REQUIRED WORK → Can you write the next part of the forum thread about QRecall's memory use and CPU cores, picking up right after its last sentence?

PASSAGE SHOWN Start Marker

So QRecall uses massive in-memory maps, tables, indexes, and caches to first determine if a data block is unique or not, before any reading or writing of the archive begins. In fact, most (around 80%) of the memory used by QRecall during a capture are these lookup tables and caches.

When your archive is relatively small, QRecall can determine if a block is unique 99.9% of the time, without having to read any data directly from the archive. This process is typically 200 to 300 times faster than the time it takes to write a single new block to the archive, which is why shifted-quanta detection can test 30,000 variations of a single block so quickly.

Gary K. Griffey

James,

That is interesting...it would appear that you are indeed correct. The QRecall Helper process is running at 15.5%-16.5% of my 6 core Xeon CPU...which means it is maxing out 1 core.

So, I take it that QRecall cannot spread its work out over multiple CPU cores?

Thanks,

GKG

James Bucanek

Gary K. Griffey wrote:So, I take it that QRecall cannot spread its work out over multiple CPU cores?

QRecall is heavily multi-threaded. You'll see that some actions, like verify, can keep 6 or more CPU cores running at 100%.

PASSAGE SHOWN End Marker
SUPPLIED INFORMATION Start Marker

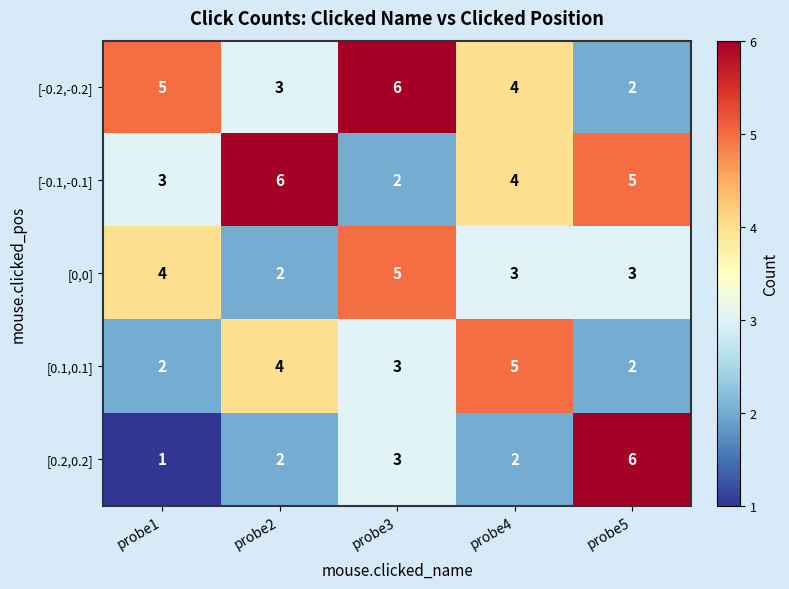

Which category has the lowest value across all series?

probe1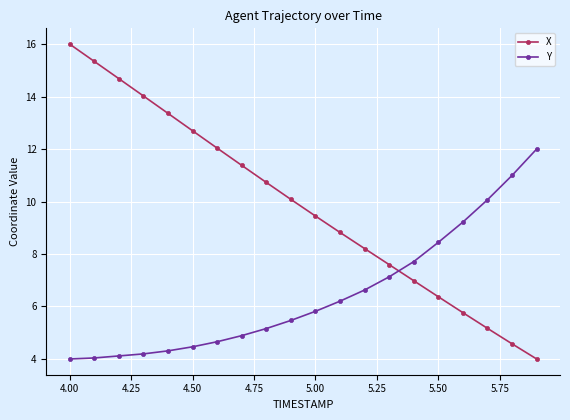

Which series ends up on top after the final intersection of Y and X?

Y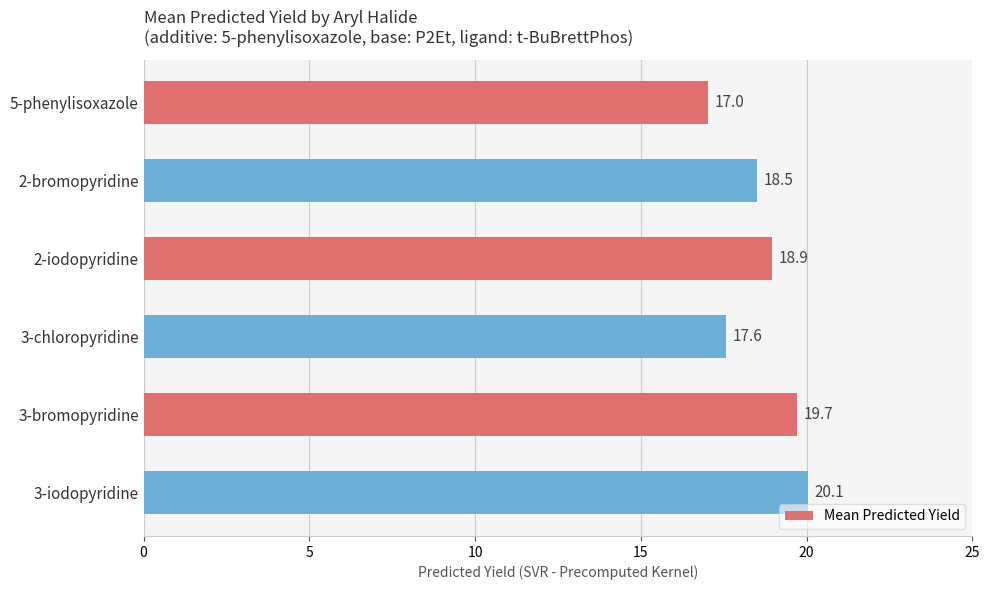

Where is the data nearest to the value 18?

3-chloropyridine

SUPPLIED INFORMATION End Marker

YOUR RESPONSE →
But the de-duplciation process is, inherently, a sequential process. Consider just two blocks. If you check to see if they are both unique simultaneously, they can both be considered unique (no similar blocks found in the archive). But those blocks could be duplicates of each other. Furthermore, if both blocks are unique, they have to be added to the cache before checking the next block. But two processes can't modify a structure like a cache simultaneously, and you can't use the cache until the add operation is complete. So while there are a few operations that could be performed in parallel, there are so many intermediate steps that have to occur sequentially, that it's actually a waste of time trying to turn it into a multi-tasking problem.

Now if you happen to have encryption, compression, or data redundancy turned on, those processes are independent of the de-duplication logic and are all performed on separate threads.

Gary K. Griffey

That makes perfect sense.

Thanks again for taking the time to provide such detailed answers to my questions.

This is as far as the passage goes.